* WORK TO BE COMPLETED
Reproduce, word for word, the part of the Vassar summer art show passage that begins at the words "Vassar College announced" and stops after "of this year.".

PROVIDED PASSAGE section start

The Miscellany News, Vassar’s student newspaper, has posted on Flickr some photos of pieces displayed at the “Summer Work” show at the Palmer Gallery. Although the slide show doesn’t identify which pieces are by which artist, I have a pretty good idea of which pictures show Russell’s work. In any case, I think all of the pieces are good.
Vassar College announced today that some of Russell’s summer work will be exhibited, along with the summer work of other Vassar art majors, at the James W. Palmer Gallery in the Main Building on the Vassar campus. The Palmer Gallery is the same venue where “This The Range And Recent,” a showing of work by Russell and some other Vassar artists, was displayed in February and March of this year.
It will be interesting to see what Russell decides to display from his summer work. He was prolific on his travels through Vietnam, and selecting only one or two pieces may be challenging.
The exhibition runs from September 10 to September 25. If you find yourself in Poughkeepsie, New York with some time on your hands, I’m sure it is well worth seeing.

PROVIDED PASSAGE section end
SOURCE INFORMATION section start

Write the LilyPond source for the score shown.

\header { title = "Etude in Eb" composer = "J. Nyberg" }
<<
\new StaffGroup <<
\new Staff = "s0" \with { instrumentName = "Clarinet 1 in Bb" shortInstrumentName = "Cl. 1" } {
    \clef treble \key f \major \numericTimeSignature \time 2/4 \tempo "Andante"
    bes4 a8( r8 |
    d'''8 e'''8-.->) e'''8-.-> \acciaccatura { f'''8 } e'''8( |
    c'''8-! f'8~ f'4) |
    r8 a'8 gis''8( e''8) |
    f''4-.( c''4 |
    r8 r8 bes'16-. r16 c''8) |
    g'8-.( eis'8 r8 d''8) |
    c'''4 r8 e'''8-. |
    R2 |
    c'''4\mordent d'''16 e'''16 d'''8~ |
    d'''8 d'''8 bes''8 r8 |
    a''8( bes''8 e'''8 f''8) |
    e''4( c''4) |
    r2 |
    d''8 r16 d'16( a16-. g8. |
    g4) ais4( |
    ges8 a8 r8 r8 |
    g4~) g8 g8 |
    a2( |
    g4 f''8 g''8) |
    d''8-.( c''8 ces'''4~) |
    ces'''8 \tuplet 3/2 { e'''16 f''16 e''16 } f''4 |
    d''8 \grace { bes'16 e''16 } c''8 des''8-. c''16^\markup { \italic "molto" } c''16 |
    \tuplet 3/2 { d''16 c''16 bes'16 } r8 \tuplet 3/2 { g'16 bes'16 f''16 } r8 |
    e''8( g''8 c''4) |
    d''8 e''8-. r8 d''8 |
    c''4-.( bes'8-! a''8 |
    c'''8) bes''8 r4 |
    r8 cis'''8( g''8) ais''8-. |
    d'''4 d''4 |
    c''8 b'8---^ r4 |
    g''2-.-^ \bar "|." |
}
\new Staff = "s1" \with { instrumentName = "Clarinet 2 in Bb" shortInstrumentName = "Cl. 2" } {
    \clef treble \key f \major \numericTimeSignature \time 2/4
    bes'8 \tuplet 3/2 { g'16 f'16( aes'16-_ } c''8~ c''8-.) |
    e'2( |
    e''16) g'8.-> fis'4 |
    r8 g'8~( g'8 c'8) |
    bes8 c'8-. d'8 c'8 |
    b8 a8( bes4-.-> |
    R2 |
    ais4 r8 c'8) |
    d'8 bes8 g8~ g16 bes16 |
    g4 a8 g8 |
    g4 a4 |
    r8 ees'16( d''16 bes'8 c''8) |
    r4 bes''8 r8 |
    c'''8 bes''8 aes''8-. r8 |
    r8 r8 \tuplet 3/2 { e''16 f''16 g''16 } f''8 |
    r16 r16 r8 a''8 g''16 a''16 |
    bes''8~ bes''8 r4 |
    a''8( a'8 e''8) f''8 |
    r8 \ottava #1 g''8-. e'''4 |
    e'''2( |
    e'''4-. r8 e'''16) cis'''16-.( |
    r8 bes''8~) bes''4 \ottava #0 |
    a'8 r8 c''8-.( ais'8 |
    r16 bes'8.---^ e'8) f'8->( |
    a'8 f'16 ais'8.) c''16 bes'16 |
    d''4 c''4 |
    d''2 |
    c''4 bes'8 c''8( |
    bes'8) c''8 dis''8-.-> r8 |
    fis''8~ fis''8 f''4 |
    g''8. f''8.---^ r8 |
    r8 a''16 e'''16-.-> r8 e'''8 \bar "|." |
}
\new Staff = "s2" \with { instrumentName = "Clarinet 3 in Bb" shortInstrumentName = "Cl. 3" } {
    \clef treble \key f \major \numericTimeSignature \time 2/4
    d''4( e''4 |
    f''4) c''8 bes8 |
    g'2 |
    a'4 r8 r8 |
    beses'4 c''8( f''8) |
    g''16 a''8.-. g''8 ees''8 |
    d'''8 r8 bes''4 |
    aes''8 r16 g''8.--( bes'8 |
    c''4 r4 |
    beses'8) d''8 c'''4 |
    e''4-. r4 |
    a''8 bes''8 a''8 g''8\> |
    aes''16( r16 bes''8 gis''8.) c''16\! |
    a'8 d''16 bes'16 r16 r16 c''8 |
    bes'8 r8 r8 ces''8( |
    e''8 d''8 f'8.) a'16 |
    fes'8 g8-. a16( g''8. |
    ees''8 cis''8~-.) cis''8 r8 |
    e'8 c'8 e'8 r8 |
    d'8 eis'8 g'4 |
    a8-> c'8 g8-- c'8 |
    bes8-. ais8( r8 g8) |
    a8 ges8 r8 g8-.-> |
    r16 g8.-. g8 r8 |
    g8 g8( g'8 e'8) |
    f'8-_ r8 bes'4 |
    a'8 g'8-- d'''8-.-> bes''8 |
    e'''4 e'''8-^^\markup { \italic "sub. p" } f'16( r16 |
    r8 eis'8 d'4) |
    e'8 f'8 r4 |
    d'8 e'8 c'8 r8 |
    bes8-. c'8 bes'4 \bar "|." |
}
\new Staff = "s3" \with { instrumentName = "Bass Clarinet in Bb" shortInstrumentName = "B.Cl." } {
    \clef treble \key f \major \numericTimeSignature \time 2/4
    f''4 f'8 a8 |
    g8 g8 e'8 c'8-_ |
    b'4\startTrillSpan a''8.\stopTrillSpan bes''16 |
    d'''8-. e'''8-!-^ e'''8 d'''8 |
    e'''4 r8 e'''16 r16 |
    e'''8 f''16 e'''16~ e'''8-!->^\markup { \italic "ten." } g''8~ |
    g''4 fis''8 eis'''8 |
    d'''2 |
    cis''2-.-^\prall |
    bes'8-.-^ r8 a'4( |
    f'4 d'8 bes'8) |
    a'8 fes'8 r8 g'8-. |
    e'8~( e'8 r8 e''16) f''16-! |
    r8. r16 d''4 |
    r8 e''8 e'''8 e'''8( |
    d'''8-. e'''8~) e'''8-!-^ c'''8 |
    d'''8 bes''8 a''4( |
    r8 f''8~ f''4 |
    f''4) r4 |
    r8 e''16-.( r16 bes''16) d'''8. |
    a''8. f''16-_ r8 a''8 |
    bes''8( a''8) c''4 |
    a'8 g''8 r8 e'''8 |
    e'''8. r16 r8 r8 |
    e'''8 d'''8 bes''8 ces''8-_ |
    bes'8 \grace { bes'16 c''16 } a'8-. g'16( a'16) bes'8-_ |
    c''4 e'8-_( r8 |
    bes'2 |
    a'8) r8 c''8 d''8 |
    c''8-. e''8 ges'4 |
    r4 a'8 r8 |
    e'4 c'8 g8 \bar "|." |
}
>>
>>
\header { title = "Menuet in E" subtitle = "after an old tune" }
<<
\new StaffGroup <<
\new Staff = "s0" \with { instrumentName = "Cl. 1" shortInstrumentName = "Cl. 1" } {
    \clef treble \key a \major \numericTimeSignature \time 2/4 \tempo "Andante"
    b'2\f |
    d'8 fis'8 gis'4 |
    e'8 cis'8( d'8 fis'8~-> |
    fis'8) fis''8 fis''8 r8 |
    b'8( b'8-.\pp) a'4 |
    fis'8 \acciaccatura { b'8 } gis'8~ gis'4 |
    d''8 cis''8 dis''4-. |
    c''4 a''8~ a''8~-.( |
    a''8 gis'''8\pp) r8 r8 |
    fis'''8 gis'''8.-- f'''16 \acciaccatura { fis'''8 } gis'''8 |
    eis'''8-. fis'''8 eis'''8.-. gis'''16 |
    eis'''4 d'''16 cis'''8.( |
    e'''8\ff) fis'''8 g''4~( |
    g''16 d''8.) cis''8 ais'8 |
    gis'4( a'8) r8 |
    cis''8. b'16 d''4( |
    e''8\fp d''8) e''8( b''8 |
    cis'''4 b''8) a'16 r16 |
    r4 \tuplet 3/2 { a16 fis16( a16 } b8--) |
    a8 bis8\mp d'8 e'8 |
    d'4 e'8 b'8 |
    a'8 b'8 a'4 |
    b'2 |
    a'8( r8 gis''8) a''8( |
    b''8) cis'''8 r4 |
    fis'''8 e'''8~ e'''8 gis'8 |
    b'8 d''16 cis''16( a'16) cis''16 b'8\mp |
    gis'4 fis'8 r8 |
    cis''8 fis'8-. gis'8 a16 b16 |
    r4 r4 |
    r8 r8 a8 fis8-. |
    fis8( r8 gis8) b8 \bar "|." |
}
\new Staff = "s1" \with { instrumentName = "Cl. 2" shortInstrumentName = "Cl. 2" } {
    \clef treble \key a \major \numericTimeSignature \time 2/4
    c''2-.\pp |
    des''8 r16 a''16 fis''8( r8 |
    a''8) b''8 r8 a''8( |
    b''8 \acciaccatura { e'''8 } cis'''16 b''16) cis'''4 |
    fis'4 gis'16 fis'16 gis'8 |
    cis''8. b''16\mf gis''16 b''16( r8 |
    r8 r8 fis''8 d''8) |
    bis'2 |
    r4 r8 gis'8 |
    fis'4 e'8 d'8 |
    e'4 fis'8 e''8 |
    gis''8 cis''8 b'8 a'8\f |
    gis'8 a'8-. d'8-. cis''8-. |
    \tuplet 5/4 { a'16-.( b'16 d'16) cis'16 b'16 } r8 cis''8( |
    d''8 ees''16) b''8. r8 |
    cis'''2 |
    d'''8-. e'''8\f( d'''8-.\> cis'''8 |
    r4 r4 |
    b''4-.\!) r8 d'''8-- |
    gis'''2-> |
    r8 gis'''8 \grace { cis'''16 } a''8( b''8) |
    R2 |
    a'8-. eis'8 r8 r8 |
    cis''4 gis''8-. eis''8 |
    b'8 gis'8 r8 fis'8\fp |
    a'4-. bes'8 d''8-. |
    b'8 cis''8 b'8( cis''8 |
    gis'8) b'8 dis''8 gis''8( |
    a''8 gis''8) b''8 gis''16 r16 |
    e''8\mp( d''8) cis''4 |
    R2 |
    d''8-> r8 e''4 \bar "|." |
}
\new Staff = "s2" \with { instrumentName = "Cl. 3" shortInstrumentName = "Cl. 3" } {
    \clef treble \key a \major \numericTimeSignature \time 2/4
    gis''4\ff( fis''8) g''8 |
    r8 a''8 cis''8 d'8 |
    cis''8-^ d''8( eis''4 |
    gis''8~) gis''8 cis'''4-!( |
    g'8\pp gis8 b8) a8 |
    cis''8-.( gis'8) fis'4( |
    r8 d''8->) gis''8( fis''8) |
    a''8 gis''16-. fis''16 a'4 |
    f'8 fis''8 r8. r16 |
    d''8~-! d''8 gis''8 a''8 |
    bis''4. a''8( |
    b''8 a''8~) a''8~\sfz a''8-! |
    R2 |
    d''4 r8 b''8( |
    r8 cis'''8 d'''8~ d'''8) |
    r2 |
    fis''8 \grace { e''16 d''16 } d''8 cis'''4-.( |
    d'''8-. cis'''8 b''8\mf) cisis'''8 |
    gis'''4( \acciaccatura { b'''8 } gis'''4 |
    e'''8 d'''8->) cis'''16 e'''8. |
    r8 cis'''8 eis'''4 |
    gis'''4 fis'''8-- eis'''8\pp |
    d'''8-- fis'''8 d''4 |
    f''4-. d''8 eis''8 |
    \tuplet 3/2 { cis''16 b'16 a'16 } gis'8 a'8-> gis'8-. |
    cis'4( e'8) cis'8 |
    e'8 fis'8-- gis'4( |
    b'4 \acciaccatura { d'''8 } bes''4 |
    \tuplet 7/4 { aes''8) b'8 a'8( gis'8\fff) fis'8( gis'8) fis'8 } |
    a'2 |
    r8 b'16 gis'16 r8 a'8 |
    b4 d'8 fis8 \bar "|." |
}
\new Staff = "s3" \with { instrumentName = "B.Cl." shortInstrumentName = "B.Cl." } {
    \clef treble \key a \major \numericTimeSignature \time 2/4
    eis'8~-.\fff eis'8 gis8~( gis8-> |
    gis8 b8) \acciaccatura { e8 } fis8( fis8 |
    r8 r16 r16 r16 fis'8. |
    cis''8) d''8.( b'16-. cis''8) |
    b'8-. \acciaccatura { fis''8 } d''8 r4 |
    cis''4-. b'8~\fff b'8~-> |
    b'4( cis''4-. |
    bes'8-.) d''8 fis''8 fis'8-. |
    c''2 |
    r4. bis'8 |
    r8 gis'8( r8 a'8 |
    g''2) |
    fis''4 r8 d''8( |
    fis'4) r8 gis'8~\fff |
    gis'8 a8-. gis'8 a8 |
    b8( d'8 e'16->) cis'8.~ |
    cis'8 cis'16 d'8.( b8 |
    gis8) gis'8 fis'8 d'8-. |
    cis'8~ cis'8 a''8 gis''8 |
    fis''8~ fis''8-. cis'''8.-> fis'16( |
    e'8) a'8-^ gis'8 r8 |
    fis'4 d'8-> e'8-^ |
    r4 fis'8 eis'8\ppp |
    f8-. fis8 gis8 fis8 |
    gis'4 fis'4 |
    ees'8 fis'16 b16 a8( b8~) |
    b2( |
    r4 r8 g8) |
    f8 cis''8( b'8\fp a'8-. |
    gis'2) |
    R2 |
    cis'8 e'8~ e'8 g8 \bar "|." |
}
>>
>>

SOURCE INFORMATION section end

* ANSWER FOR THE TASK
Vassar College announced today that some of Russell’s summer work will be exhibited, along with the summer work of other Vassar art majors, at the James W. Palmer Gallery in the Main Building on the Vassar campus. The Palmer Gallery is the same venue where “This The Range And Recent,” a showing of work by Russell and some other Vassar artists, was displayed in February and March of this year.